Deutschsprachige Nachbarn. Die Schweiz hat nach dem PISA-Schock 2000 an fast allen Schulen Leseaktionen gestartet. Auch Liechtenstein und Deutschland liegen vorn.
Wien. Lesenächte in Schlafsäcken im Klassenzimmer. Oder an mehreren Schulen gemeinsam so viele Seiten aus Kinderbüchern lesen, dass man mit ihnen den Weg von der Schweiz bis ins italienische Pisa pflastern könnte: Die Schweizer haben seit 2002 gezielt in die Leseförderung an Schulen und zu Hause investiert, und das jüngste PISA-Ergebnis hat sie belohnt. Nach dem Schock 2000, als die Schweiz beim Lesen nur 494 Punkte holte, sammelten ihre 15- und 16-jährigen Schüler im Vorjahr 501 Punkte, der OECD-Durchschnitt ist gleichzeitig von 500 auf 494 Punkte gesunken.
Unter 34 OECD-Ländern liegt die Schweiz nun auf Platz zehn, es ist damit das beste deutschsprachige Land im PISA-Vergleich von insgesamt 65 OECD- und Partnerländern weltweit. Deutschland steigerte sich seit 2000 von 484 auf 497 Punkte (Platz 15), das Nicht-OECD-Mitglied Liechtenstein von 483 auf 499 Punkte. Und Österreich? Sackte seit 2000, als „Lesen“ so wie im Jahr 2009 PISA-Schwerpunkt war, von 507 auf 470 Punkte ab – Platz 31 unter den 34 OECD-Ländern. Nur die Türken, Chilenen und Mexikaner lesen noch schlechter.
„Keinen Zufall“ nennt PISA-Experte Heinz Rhyn von der Schweizerischen Konferenz der kantonalen Erziehungsdirektoren (EDK) den Aufstieg seines Landes im Gespräch mit der „Presse“. Nach dem Schweizer Lese-Debakel 2000 hat die EDK einen nationalen Aktionsplan „Folgemaßnahmen zu PISA 2000“ erstellt – mit Vorgaben wie einer generellen Sprachförderung, speziellen Projekten für Migranten sowie Frühförderung in Kindergärten: Dort wird seit 2002 kaum noch Mundart geredet; Standardsprache ist das Hochdeutsche.

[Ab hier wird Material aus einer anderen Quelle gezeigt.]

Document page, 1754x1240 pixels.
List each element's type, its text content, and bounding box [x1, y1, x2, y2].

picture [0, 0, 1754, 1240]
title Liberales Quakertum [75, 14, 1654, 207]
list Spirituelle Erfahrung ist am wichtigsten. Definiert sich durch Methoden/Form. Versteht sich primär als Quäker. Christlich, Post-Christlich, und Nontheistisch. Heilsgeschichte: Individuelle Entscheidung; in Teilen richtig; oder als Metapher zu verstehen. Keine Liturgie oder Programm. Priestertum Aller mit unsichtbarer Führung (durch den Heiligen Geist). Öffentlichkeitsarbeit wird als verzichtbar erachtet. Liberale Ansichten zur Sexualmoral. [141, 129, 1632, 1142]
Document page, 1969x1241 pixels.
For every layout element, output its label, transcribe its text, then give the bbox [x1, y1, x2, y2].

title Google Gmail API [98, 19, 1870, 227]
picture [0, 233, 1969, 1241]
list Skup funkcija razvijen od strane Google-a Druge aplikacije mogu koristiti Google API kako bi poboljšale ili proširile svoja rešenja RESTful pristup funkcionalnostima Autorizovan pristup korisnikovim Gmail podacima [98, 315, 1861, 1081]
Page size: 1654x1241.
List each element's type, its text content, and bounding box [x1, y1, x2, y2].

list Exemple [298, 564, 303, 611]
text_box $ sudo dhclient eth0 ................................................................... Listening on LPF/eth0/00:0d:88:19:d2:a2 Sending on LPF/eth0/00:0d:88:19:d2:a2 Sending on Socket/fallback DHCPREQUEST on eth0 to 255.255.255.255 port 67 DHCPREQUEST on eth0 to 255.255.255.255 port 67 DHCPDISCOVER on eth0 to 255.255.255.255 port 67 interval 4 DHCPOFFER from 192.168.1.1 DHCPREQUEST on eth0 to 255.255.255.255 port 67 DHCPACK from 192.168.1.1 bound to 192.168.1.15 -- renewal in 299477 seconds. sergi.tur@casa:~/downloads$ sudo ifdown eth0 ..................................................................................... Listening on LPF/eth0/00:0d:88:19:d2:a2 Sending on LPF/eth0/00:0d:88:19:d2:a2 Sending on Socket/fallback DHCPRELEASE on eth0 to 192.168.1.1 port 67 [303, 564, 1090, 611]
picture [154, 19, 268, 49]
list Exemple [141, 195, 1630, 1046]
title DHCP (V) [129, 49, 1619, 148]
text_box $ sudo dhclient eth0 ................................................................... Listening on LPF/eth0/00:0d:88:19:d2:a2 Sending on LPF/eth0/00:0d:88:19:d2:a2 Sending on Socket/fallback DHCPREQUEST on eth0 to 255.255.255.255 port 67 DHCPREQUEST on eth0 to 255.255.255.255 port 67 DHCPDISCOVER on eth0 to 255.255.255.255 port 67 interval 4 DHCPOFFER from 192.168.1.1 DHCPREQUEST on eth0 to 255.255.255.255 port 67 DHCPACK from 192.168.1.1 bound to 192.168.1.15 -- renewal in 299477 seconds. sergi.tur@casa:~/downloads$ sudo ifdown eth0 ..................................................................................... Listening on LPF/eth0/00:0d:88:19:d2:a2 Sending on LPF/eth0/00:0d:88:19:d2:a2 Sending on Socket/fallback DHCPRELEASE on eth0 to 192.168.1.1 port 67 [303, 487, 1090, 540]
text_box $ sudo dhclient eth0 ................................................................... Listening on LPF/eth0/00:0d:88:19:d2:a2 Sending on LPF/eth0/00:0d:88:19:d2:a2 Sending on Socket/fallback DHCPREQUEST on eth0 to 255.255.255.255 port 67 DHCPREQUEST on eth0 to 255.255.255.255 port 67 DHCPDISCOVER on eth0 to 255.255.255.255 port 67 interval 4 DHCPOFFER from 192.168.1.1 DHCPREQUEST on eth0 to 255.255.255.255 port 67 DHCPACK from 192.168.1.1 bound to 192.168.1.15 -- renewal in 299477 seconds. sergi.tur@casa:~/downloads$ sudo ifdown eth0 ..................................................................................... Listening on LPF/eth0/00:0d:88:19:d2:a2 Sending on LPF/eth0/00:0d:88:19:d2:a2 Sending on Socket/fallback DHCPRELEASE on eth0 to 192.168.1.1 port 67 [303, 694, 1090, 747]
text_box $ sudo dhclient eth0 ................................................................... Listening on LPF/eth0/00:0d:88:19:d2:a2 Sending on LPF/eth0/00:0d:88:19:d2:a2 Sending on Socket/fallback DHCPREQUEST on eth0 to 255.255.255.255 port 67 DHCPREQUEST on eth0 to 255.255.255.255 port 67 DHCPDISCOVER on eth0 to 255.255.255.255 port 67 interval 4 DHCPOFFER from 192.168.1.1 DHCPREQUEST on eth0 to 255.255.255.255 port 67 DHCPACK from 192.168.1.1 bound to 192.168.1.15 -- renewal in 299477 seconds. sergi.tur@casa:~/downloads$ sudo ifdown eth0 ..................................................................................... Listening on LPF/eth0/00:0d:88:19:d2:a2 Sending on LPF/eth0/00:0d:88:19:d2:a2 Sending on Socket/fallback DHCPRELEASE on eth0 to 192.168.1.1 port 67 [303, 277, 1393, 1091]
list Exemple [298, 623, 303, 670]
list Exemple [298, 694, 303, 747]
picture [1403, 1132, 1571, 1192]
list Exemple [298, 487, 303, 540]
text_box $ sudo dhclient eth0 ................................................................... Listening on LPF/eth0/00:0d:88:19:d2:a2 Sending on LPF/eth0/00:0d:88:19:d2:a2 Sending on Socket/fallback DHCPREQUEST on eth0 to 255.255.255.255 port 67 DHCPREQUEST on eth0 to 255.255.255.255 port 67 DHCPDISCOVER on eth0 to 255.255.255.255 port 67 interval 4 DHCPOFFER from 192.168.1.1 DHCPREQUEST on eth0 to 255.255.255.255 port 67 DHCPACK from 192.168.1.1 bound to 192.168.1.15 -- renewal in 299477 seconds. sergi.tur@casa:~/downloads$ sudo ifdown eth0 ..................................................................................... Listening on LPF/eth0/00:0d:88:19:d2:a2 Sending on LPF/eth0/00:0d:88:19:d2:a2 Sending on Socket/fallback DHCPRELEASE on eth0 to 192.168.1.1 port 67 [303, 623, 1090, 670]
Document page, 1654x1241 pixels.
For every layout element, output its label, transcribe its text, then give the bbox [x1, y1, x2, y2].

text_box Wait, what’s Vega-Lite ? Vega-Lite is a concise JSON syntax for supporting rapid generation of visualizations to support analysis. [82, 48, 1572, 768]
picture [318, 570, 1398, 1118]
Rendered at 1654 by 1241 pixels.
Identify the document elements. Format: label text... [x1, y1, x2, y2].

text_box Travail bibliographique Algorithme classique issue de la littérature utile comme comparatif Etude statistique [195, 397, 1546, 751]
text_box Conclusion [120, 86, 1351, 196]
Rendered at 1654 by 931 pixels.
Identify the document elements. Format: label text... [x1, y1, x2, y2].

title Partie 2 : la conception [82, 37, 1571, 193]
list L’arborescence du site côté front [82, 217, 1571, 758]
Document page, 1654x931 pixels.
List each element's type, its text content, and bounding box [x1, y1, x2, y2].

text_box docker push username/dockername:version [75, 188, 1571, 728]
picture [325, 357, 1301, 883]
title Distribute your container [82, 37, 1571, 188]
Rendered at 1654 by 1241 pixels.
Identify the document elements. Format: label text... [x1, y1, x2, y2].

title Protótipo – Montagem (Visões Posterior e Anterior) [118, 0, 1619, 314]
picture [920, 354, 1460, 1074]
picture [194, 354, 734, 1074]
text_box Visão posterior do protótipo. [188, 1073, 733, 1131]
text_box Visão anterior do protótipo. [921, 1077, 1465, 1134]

Schweiz: Keine Organisationsfrage
Konkreter formuliert haben die Maßnahmen die 26 Schweizer Kantone, für die Umsetzung waren und sind die Schulen verantwortlich. Vor allem sei in den Vorjahren aber die „Achtsamkeit für Leseförderung“ unter den Lehrern gewachsen, sagt Anton Strittmatter von der Pädagogischen Arbeitsstelle des Dachverbands der Schweizer Lehrer. „PISA vergleicht Schulsysteme, bei uns hat es aber vor allem pädagogische Verbesserungen, nicht eine Organisationsreform gegeben.“ Das mehrgliedrige System nach der Primarschule (Grundschule) bleibt.
In Deutschland engagieren sich staatliche Stellen, aber auch externe Partner in bundesweiten und länderspezifischen Initiativen für besseres Lesen – wie das Leseforum Bayern. Von allen Ländern getragen wird das Projekt „ProLesen. Auf dem Weg zur Leseschule“ mit Leseförderung in allen Gegenständen.
Auch Liechtenstein hat seit 2000 zahlreiche Projekte umgesetzt, darunter die „Lesesäcke“ mit Dutzenden Büchern zum Austausch unter Schülern. Bei der „Lesemotivation“ der 15-Jährigen sieht das Schulamt dennoch großen Nachholbedarf: Hier lag Liechtenstein bei PISA 2009 mit 48 Prozent auf dem letzten Platz – hinter dem Vorletzten, Österreich, und dem Drittletzten, der Schweiz. Erster war Albanien mit 90 Prozent.